— Я сам не знаю, — ответил я.
На мой неопределенный ответ мужчина только покачал головой и пошел дальше своей дорогой.
Подойдя к хутору, я увидел большую группу местных жителей, женщин и стариков, которые кто на тележках, а кто просто в корзинках или в руках несли какие-то предметы и шли в сторону хутора от железной дороги. Один из стариков, увидев меня, отошел от этой группы жителей и быстрым шагом подошел ко мне. Внимательно осмотрев меня с ног до головы, спросил:
— Вы что, сильно ранены?
— Да, — ответил я.
— Вы, наверное, ничего не ели? Идите вон в ту хату с зелеными окнами. Это моя хата, а я сейчас приду туда.
Сказав это, он быстро зашагал в сторону железной дороги, которая мне теперь была хорошо видна.

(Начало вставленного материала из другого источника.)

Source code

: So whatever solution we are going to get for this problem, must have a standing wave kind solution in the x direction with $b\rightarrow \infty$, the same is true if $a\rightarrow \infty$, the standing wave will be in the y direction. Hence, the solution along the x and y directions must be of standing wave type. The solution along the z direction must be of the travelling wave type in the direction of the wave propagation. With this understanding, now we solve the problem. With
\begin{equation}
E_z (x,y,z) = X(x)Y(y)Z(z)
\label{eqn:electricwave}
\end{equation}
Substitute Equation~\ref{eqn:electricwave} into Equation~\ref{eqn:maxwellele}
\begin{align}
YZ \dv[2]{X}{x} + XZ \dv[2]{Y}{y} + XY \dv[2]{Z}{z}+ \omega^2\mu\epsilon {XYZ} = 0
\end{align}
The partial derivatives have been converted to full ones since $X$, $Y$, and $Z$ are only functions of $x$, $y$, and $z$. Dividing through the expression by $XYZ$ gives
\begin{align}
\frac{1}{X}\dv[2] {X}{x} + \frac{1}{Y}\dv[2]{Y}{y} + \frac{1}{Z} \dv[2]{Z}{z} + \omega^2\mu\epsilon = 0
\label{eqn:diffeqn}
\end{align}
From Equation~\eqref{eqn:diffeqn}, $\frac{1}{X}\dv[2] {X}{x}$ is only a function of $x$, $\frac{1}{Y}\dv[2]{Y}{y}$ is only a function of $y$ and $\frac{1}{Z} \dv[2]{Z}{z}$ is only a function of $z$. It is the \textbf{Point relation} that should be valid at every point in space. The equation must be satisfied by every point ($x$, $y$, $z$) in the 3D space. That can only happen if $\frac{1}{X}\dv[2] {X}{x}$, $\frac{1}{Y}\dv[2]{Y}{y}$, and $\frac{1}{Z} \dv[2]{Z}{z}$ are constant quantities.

Я подошел к той хате, на которую мне указал старик, и остановился в нерешительности у калитки невысокой ограды, которой была огорожена хата и весь двор. Увидев меня, из хаты вышла пожилая женщина с красивым приветливым лицом. Она пригласила меня зайти к ним во двор, как будто знала меня уже давно. Это меня очень изумило. Пользуясь этим приглашением, я поспешил войти через калитку во двор.
Увидев мою окровавленную гимнастерку и брюки, на которых были следы запекшейся крови, она всплеснула руками и вскрикнула:
— Батюшки! Да вы же ранены! Как же это вы дошли до нашего хутора? Боже мой, да на вас же лица нет! Скорее садитесь на эту вот лавку, а я сейчас вам принесу молока. — И она быстро ушла в свою хату.
Через минуту она уже вышла из хаты, неся в руках кринку молока и большой ломоть белого пшеничного хлеба. Поставив передо мной кринку и положив хлеб, она сказала:
— Покушайте, пожалуйста. Вам это сейчас очень нужно для восстановления силы. Да снимите же с себя эту гимнастерку и свой вещевой мешок.
Я беспрекословно выполнил все ее требования и, сидя на лавке без гимнастерки, жадно прильнул к кринке с молоком. Только теперь я понял, как хочу пить и есть.
Не успел я еще закончить свой завтрак, как на улице послышался звук идущей автомашины. Повернувшись лицом в сторону улицы, я впервые увидел немецкую военную полулегковую, открытого типа автомашину, в которой сидели немецкие офицеры. Посмотрев в мою сторону и не проявив ко мне совершенно никакого интереса, немцы проехали мимо меня туда, откуда я пришел только вчера вечером. Это безразличие немцев ко мне как-то успокоило меня, и я решил, что, видно, я им не нужен.
Кровь из раны больше не шла, но нога очень сильно болела. Мне так хотелось лечь и протянуть больную ногу. Когда снова вошла хозяйка, я ее спросил:
— Скажите, пожалуйста, нет ли где у вас такого места, где бы я мог лечь, но так, чтобы никто не знал, что вы меня приютили у себя? У меня очень болит раненая нога, и сидеть я больше не могу, а идти дальше я уже совсем не в силах.